Teil 1 - Freitag: 06.06.03     Teil 2 - Samstag: 07.06.03     Teil 3 - Sonntag: 08.06.03     Teil 4 - Montag 09.06.03


Folge 24: 06.-09. Juni 2003 - 12. Wave Gotik Treffen 2003 (Leipzig):

Einen wunderschönen guten Morgen und willkommen zurück zum WGT Bericht 2003. Ich hoffe Ihr habt nicht halb so mies geschlafen wie ich und seid frohen Mutes für den zweiten Festivaltag. Auf geht’s!
 

 Teil 2 - Samstag: 07.06.2003:

 13:30 - Ein Parkplatz am Ende der Welt:

Wie heißt es doch so schön? Alles hat seine Vor- und Nachteile! Während man als Zeltbewohner, eine auf Festivals bekanntermaßen zahlreich anzutreffende Spezies, in der Regel nichts gegen sonniges Wetter hat, entwickelte sich die sengende Glut, die vom wolkenlosen Himmel herunter brannte für Auto-Schläfer wie mich zu einem wahren Martyrium.

Die unerträglichen Saunatemperaturen waren es dann auch, die mich dazu veranlassten, den für heute Nachmittag geplanten Abstecher zur Parkbühne deutlich vorzuverlegen. Gegen halb 2 machte ich mich daher leicht lediert auf den endlos erscheinenden Weg zur nächsten Straßenbahnhaltestelle, wo bereits ein kleines Grüppchen skandinavischer WGT-Besucher ungeduldig auf das Eintreffen der Linie 11 wartete (allerdings mit dem kleinen Zusatz, dass sie wohl auch in jede andere Linie eingestiegen wären die dort gehalten hätte).

 14:00 - Mit der Bummelbahn in den Park:

Als gegen zwei Uhr das erwartete Gefährt heranrollte, befanden sich nur wenige Passagiere an Bord.
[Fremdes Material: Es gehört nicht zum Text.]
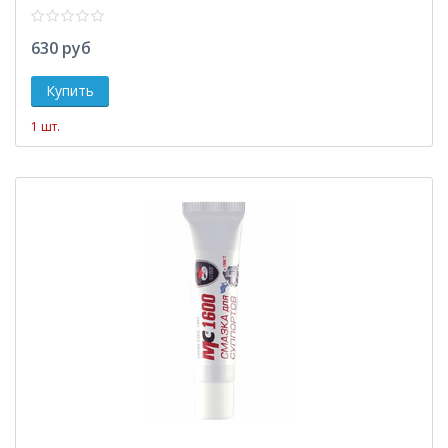
630 руб
1 шт.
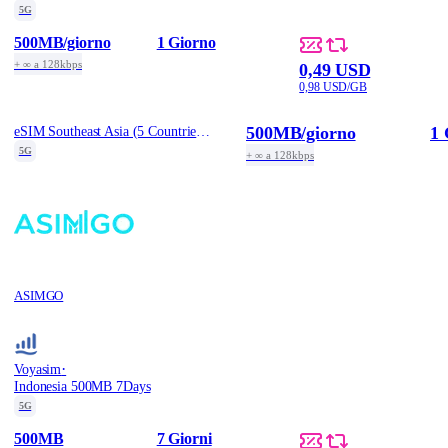
5G
500MB
/giorno
1 Giorno
+ ∞ a 128kbps
0,49 USD
0,98 USD/GB
500MB
/giorno
1 
eSIM Southeast Asia (5 Countries) - 1 Day / Daily 500MB
5G
+ ∞ a 128kbps
ASIMGO
·
Voyasim
Indonesia 500MB 7Days
5G
500MB
7 Giorni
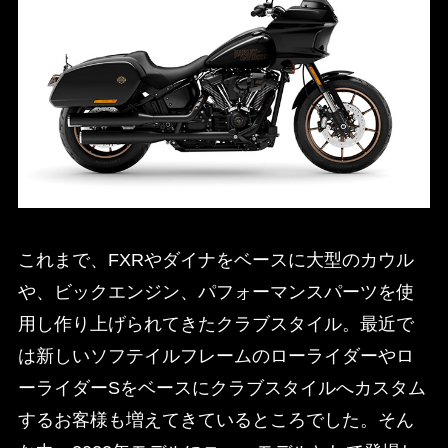
これまで、FXRやダイナをベースに大型のカウル
や、ビックエンジン、パフォーマンスパーツを使
用し作り上げられてきたクラブスタイル。最近で
は新しいソフテイルフレームのローライダーやロ
ーライダーSをベースにクラブスタイルへカスタム
するお客様も増えてきているところでした。そん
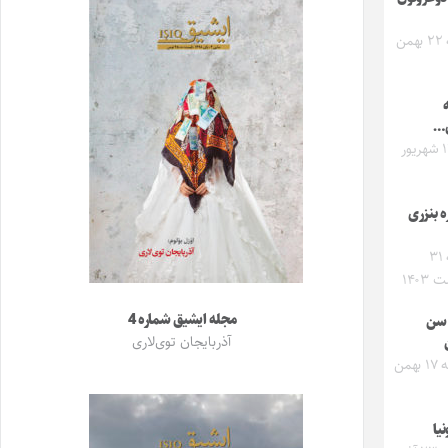
دوشنبه ۲۲ بهمن
ه
…
شنبه ۱۷ شهریور
 بنزری
دوشنبه ۳۱
۱۴۰۳
مجله ایشیق شماره 4
 سن
آذربایجان توی‌لاری
سه‌شنبه ۱۷ بهمن
یا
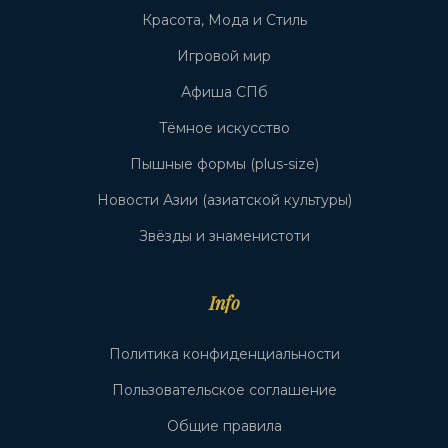
Красота, Мода и Стиль
Игровой мир
Афиша СПб
Тёмное искусство
Пышные формы (plus-size)
Новости Азии (азиатской культуры)
Звёзды и знаменистоти
Info
Политика конфиденциальности
Пользовательское соглашение
Общие правила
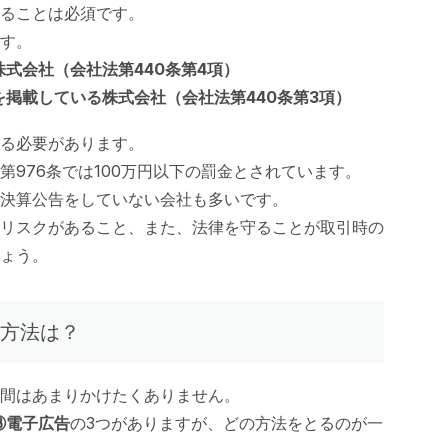
ることは必須です。
す。
式会社（会社法第440条第4項）
掲載している株式会社（会社法第440条第3項）
る必要があります。
976条では100万円以下の罰金とされています。
決算公告をしていない会社も多いです。
リスクがあること、また、法律を守ることが取引時の
ょう。
方法は？
間はあまりかけたくありません。
③電子広告
の3つがありますが、どの方法をとるのが一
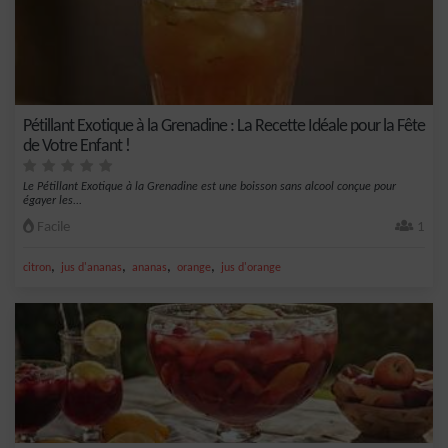
Pétillant Exotique à la Grenadine : La Recette Idéale pour la Fête
de Votre Enfant !
Le Pétillant Exotique à la Grenadine est une boisson sans alcool conçue pour
égayer les...
Facile
1
,
,
,
,
citron
jus d'ananas
ananas
orange
jus d'orange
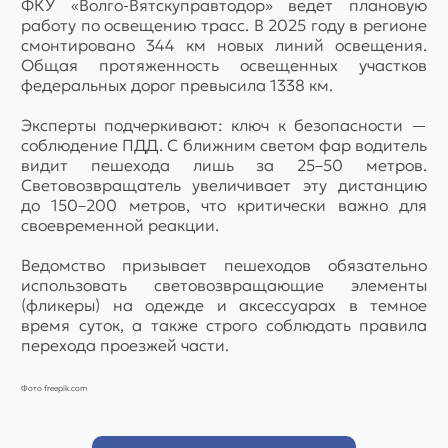
ФКУ «Волго-Вятскуправтодор» ведет плановую
работу по освещению трасс. В 2025 году в регионе
смонтировано 344 км новых линий освещения.
Общая протяженность освещенных участков
федеральных дорог превысила 1338 км.
Эксперты подчеркивают: ключ к безопасности —
соблюдение ПДД. С ближним светом фар водитель
видит пешехода лишь за 25–50 метров.
Световозвращатель увеличивает эту дистанцию
до 150–200 метров, что критически важно для
своевременной реакции.
Ведомство призывает пешеходов обязательно
использовать световозвращающие элементы
(фликеры) на одежде и аксессуарах в темное
время суток, а также строго соблюдать правила
перехода проезжей части.
Фото freepik.com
Einen gemütlichen Sitzplatz einnehmend betrachtete ich die Welt, wie sie an mir vorbeizog. Doch schon an der nächsten Haltestelle wurde die Idylle zerstört. Schwallartig strömte eine nicht abreißen wollende Menschenmenge in den Fahrgastraum, die schnell den Gedanken an eine Sardinenbüchse aufkommen ließ. Wie hatte es Mozart gestern so schön formuliert? „Alles Schwarz hier! Ist das nicht geil?“. Wie dem auch sei, für die nächsten 20 Minuten rumpelte die Bummelbahn durch die Straßen der Stadt Leipzig und trug hunderte schwarzgewandete Menschen ins Herz der Großstadt.

An der Haltestelle „Wilhelm Leuschner Platz“ war dann für mich (und viele andere) Endstation, beziehungsweise Zeit zum Umsteigen gekommen. Nach einem kurzen weiterführenden Trip in Richtung Parkanlagen, war dann jedoch wieder festes Schuhwerk gefragt. Der stramme Fußmarsch in Richtung Parkbühne ließ bei mir allmählich den Gedanken aufkommen „Rittis Feierabend“ in „Rittis Wandertag“ umzutaufen, bis inmitten der wunderschön angelegten Parkanlagen allmählich das Reiseziel in Reichweite rückte.

 14:50 - Ein lustiger Geselle:

Bevor es aber nun ins Allerheiligste ging, erweckte etwas oder besser gesagt jemand meine Aufmerksamkeit, den ich im Rahmen eines Gothic-Festivals eigentlich am allerwenigsten zu treffen vermutet hätte, einen Clown!!!
Gegenüber des idyllisch gelegenen Eiscafés stand er auf der Straße und bemühte sich mit lustigen Tuchtricks und Jongliereinlagen die umherlaufenden Passanten zu unterhalten. Auf die Frage ob er denn wisse was zur Zeit in Leipzig los sei, beziehungsweise was in Kürze hundert Meter weiter los sein würde gab sich der Alleinunterhalter herzlich ahnungslos. Hätte er gewußt, was ihm keine Stunde später wiederfahren sollte, hätte er sich vermutlich besser vorbereitet. Doch dazu gleich mehr!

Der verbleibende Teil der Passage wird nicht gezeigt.